▶ [What is being asked]
Extend the interview about consumerism in church ministry, picking up after its final sentence.

[Opening Text passage section]

Bob: So, what do you say to the pastor or Christian leader who decides to embrace consumer-driven ideas and principles for ministry because they “work?”
Skye: I’ve heard this argument before—both in ministry books and in discussion with church leaders. I usually have to follow up by asking, “Define what you mean by ‘works’?” The response is typically something related to increasing church attendance. “We started offering coffee and flexible worship venues and it worked. Our attendance is up 38 percent.” Or, “We did a sermon series about having great sex and we had to start a third worship service because it was so popular. It worked!”
It’s hard to disagree. Yes, using consumer-driven principles works if your mission is getting butts in seats. There is no more effective tool to build institutions than those devised by consumerism. But that is not the mission that Christ has given us. He’s commanded us to “go and make disciples.” (One of the great problems the church faces, which reveals our captivity to consumerism, is the popular belief that disciples can only be made by getting butts in seats and through the construction of large program-driven institutions. This is one falsehood tackled in my book.) Consumerism can build institutions, but it cannot build disciples of Jesus Christ. This is because the fundamental values of consumerism are utterly at odds with the values of Christ’s kingdom.
Consumerism advocates the sanctity of personal desires. Christ calls us to surrender our desires, take up our cross, and follow him. Consumerism says a person’s value is determined by his/her productivity or usefulness to me. Christ says all people are inherently valuable—even those the world kicks to the curb. Consumerism puts the consumer at the center of the cosmos and sees God as a divine butler or spiritual therapist we employ to make our lives better. Christ calls us to love God with all of our heart, mind, soul, and strength—to put him at the center of the cosmos and organize our lives around his will, not our own.

[Closing Text passage section]
[Opening The data section]

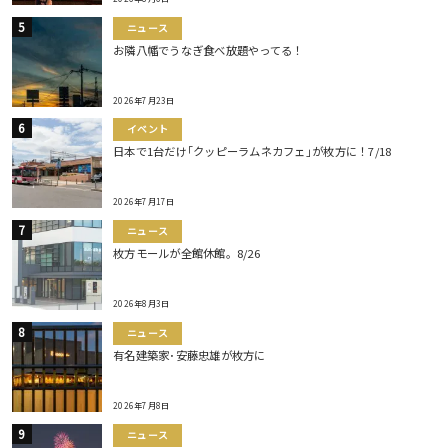
ニュース
お隣八幡でうなぎ食べ放題やってる！
2026年7月23日
イベント
日本で1台だけ｢クッピーラムネカフェ｣が枚方に！7/18
2026年7月17日
ニュース
枚方モールが全館休館。8/26
2026年8月3日
ニュース
有名建築家･安藤忠雄が枚方に
2026年7月8日
ニュース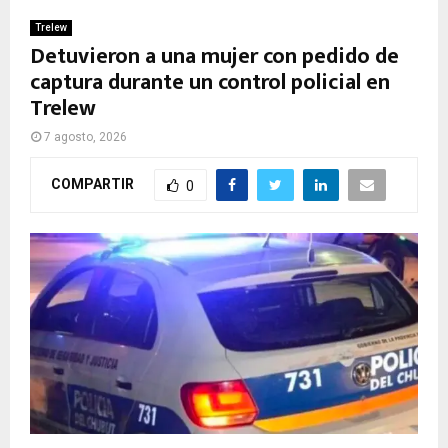
Trelew
Detuvieron a una mujer con pedido de
captura durante un control policial en
Trelew
7 agosto, 2026
COMPARTIR
0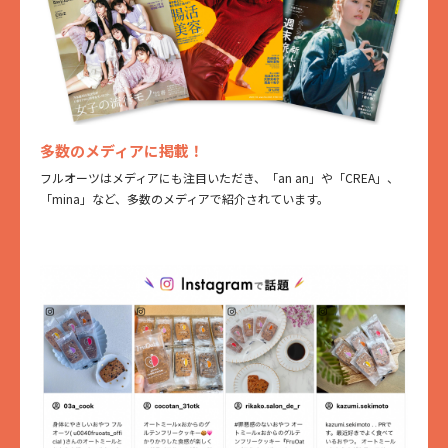
多数のメディアに掲載！
フルオーツはメディアにも注目いただき、「an an」や「CREA」、
「mina」など、多数のメディアで紹介されています。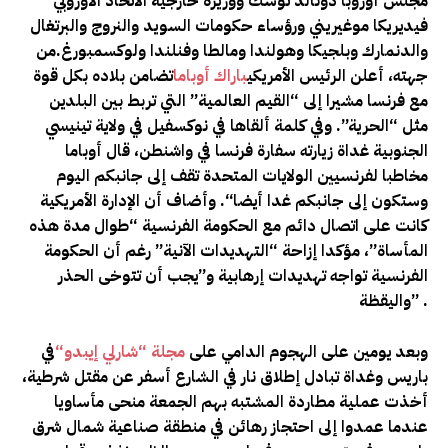
مجلس أوروبا دونالد توسك ووزيرة خارجية الاتحاد الأوروبي
فيديريكا موغيريني ورؤساء حكومات السويد والنروج والبرتغال
والدنمارك وبلجيكا وهولندا ومالطا وفنلندا ولوكسمبورغ
.
من
جهته، أعلن الرئيس الأمريكي
باراك أوباما
تضامن بلاده بكل قوة
مع فرنسا مشيرا إلى “القيم العالمية” التي تربط بين البلدين
مثل “الحرية”. وفي كلمة ألقاها في نوكسفيل في ولاية تينيسي
الجنوبية غداة زيارته سفارة فرنسا في واشنطن، قال أوباما
مخاطبا لفرنسيين الولايات المتحدة تقف إلى جانبكم اليوم
وستكون إلى جانبكم غدا أيضا
“.
وأضاف أن الإدارة الأمريكية
كانت على اتصال دائم مع الحكومة الفرنسية “طوال مدة هذه
المأساة”، مؤكدا إزاحة “التهديدات الآنية” رغم أن الحكومة
الفرنسية تواجه تهديدات إرهابية و”يجب أن تتوخى الحذر
” .
واليقظة
وبعد يومين على الهجوم الدامي على
مجلة “شارلي إيبدو
“
في
باريس وغداة تبادل إطلاق نار في الشارع أسفر عن مقتل شرطية،
أخذت عملية مطاردة المشتبه بهم الجمعة منحى مأساويا
عندما عمدوا إلى احتجاز رهائن في منطقة صناعية شمال شرق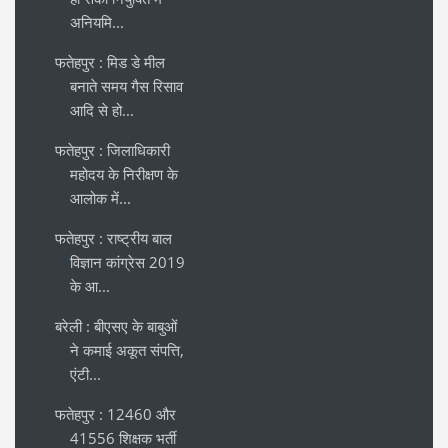
अनियमि...
फतेहपुर : मिड डे मील
बनाते समय गैस रिसाव
आदि से हो...
फतेहपुर : जिलाधिकारी
महोदय के निरीक्षण के
आलोक में...
फतेहपुर : राष्ट्रीय बाल
विज्ञान कांग्रेस 2019
के आ...
बरेली : बीएसए के बाबुओं
ने कमाई अकूत संपत्ति,
एंटी...
फतेहपुर : 12460 और
41556 शिक्षक भर्ती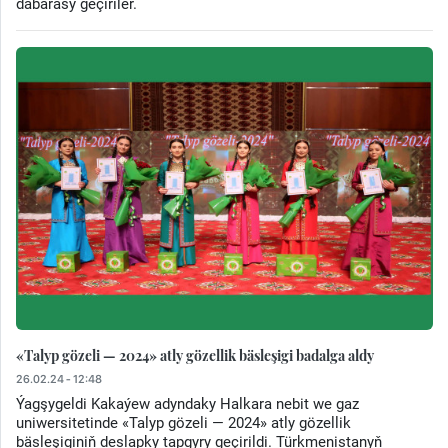
dabarasy geçiriler.
«Talyp gözeli — 2024» atly gözellik bäsleşigi badalga aldy
26.02.24 - 12:48
Ýagşygeldi Kakaýew adyndaky Halkara nebit we gaz
uniwersitetinde «Talyp gözeli — 2024» atly gözellik
bäsleşiginiň deslapky tapgyry geçirildi. Türkmenistanyň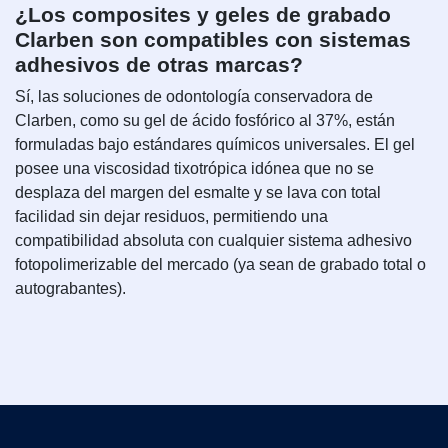
¿Los composites y geles de grabado
Clarben son compatibles con sistemas
adhesivos de otras marcas?
Sí, las soluciones de odontología conservadora de
Clarben, como su gel de ácido fosfórico al 37%, están
formuladas bajo estándares químicos universales. El gel
posee una viscosidad tixotrópica idónea que no se
desplaza del margen del esmalte y se lava con total
facilidad sin dejar residuos, permitiendo una
compatibilidad absoluta con cualquier sistema adhesivo
fotopolimerizable del mercado (ya sean de grabado total o
autograbantes).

[Closing The data section]

▶ [Solved exercise]
We have a tendency to celebrate church leaders who have managed to draw a large crowd to their church. But this is hardly an accomplishment in a culture where a few bottles of Diet Coke and a pack of Mentos mints can draw a crowd. The fact that a few thousand people might show up on Sunday to hear you talk seems less impressive when you consider that we live in a society in which millions of people will tune in to watch Sanjaya sing on American Idol.
Aggregating an audience isn’t successful ministry. Fostering women, men, and children toward deep, internal, and unyielding communion with Christ that transforms their lives and produces the fruit of love, joy, peace, patience, kindness, goodness, faithfulness, gentleness, and self-control—that is ministry worth celebrating. To do this work we don’t need the self-centered methodologies of consumerism, but the counter-intuitive and foolish ways of God’s kingdom. And this is exactly why I wrote The Divine Commodity—to show the weaknesses of employing consumer models in ministry, and point in a new direction.